Session 4: Secure Computation (Chair: Nikita Borisov)

Practical Forward-Secure Range and Sort Queries with Update-Oblivious Linked Lists

By: E. Blass, T. Mayberry, G. Noubir
Presented by: Travis Mayberry
Paper link.

The setting is the following. You want to outsource some data to a cloud service, but the data has numerical values you want to search on later. In fact, you have a slightly more general setting, where a set of users upload data, and a separate surveyor is going to search the data. Example: physicians uploading data, and a hospital or medical association wanting to

The goal is to achieve the following forward privacy requirement. Suppose if you issue a range query (e.g. give me all entries with numerical value in the range 1 to 5) at some point. Does the server learn which files that are uploaded after the query was issued match this queries. If not, then the scheme provides forward privacy.

None of the existing solutions are ideal, as the following table shows.

communication computation range privacy forward privacy
order preserving encrytion + +
oblivious RAM + + +
homomorphic encryption + + +
pairing based +

Note that pairing based schemes are order of magnitudes more efficient than homomorphic encryption based schemes.

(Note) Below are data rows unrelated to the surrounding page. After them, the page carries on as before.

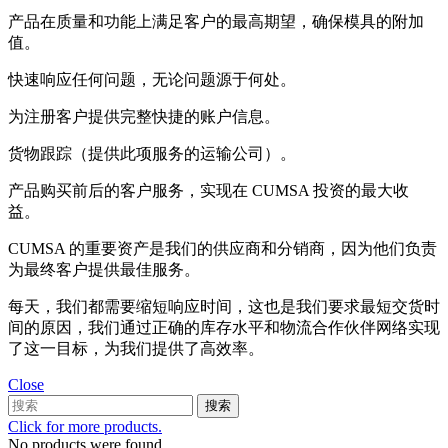
产品在质量和功能上满足客户的最高期望，确保模具的附加
值。
快速响应任何问题，无论问题源于何处。
为注册客户提供完整快捷的账户信息。
货物跟踪（提供此项服务的运输公司）。
产品购买前后的客户服务，实现在 CUMSA 投资的最大收
益。
CUMSA 的重要资产是我们的供应商和分销商，因为他们负责
为最终客户提供最佳服务。
每天，我们都需要缩短响应时间，这也是我们要求最短交货时
间的原因，我们通过正确的库存水平和物流合作伙伴网络实现
了这一目标，为我们提供了高效率。
Close
搜索
Click for more products.
No products were found.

The idea is store a linked list on a linear array modeling the cloud storage, one list for each possible numerical value. The start of this list (i.e. the cell in which the first value is stored) is the hash of a known constant and a shared key (shared between surveyor and users). Subsequent locations are selected at random and stored as forward pointers together with the current value to be appended to the list. Users remember this next to be written cell for the list. As a result, users access a cell at most once. Note that the server does not learn the forward linking: a cell that is currently written can belong to any of the existing lists. The adversary only learns this if the lists are traversed as the result of answering a range query (explained below).

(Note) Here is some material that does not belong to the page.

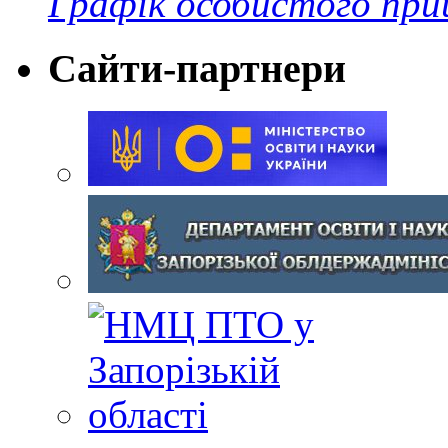
Графік особистого при
Сайти-партнери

When issuing a query, the server returns the elements in all the associated lists in the queries range, by traversing the lists. A special trick is used to ensure that if you read beyond the end of the list (accessing a cell that does not contain a new value), this does not make it possible to link the location in the array read in vain to the next value appended to this list (that would be stored at exactly this location).

Parallel Oblivious Array Access for Secure Multiparty Computation and Privacy-Preserving Minimum Spanning Trees

By: P. Laud
Presented by: Peeter Laud.
Paper link.

Setting: n parties with n inputs want to securely compute the result of a function over all inputs, revealing nothing more than the function result to all parties. One can use garbled circuits, homomorphic encryption techniques or secret sharing techniques to solve this. The latter are faster.

One important subroutine used within these techniques is private read and write access to an array. One option to implement this is using oblivious RAM. These are inherently sequential. If you work with secret sharing you want the reads and writes in parallel. Peeter presented a way to implement this primitive.

Recursive Trees for Practical ORAM

By: T. Moataz, E. Blass, G. Noubir
Presented by: Tarik Moataz
Paper link.

Skipped.

PET Award Reception (Chair: Rachel Greenstadt and Nick Hopper) LeBow 220

18:30 Closing (Apu Kapadia and Steven Murdoch)

Observations

Like last year in Amsterdam, PETS again was very well attended. The large room was quite full of people; I estimate more than 100 people attended.

PETS vs. PoPETS

PETS papers are published in a new journal, the Proceedings on Privacy Enhancing Technologies (PoPETs). This brings journal style reviewing to conferences. The journal has multiple deadlines a year. They are moving towards 4 deadlines each year. Papers accepted on or before the February deadline will be presented at PETS that year. This model allows papers to get tentatively accepted with major revisions that need to be addressed in the next submission. The journal is open access, published by De Gruyter.

Some figures. The expected reviewing load for a PC member is 4 papers per 2 months. The expected number of reviews per paper is 4. PoPETS issue 1 received 46 submissions, issue 2 received 73 submissions (including 6 revisions).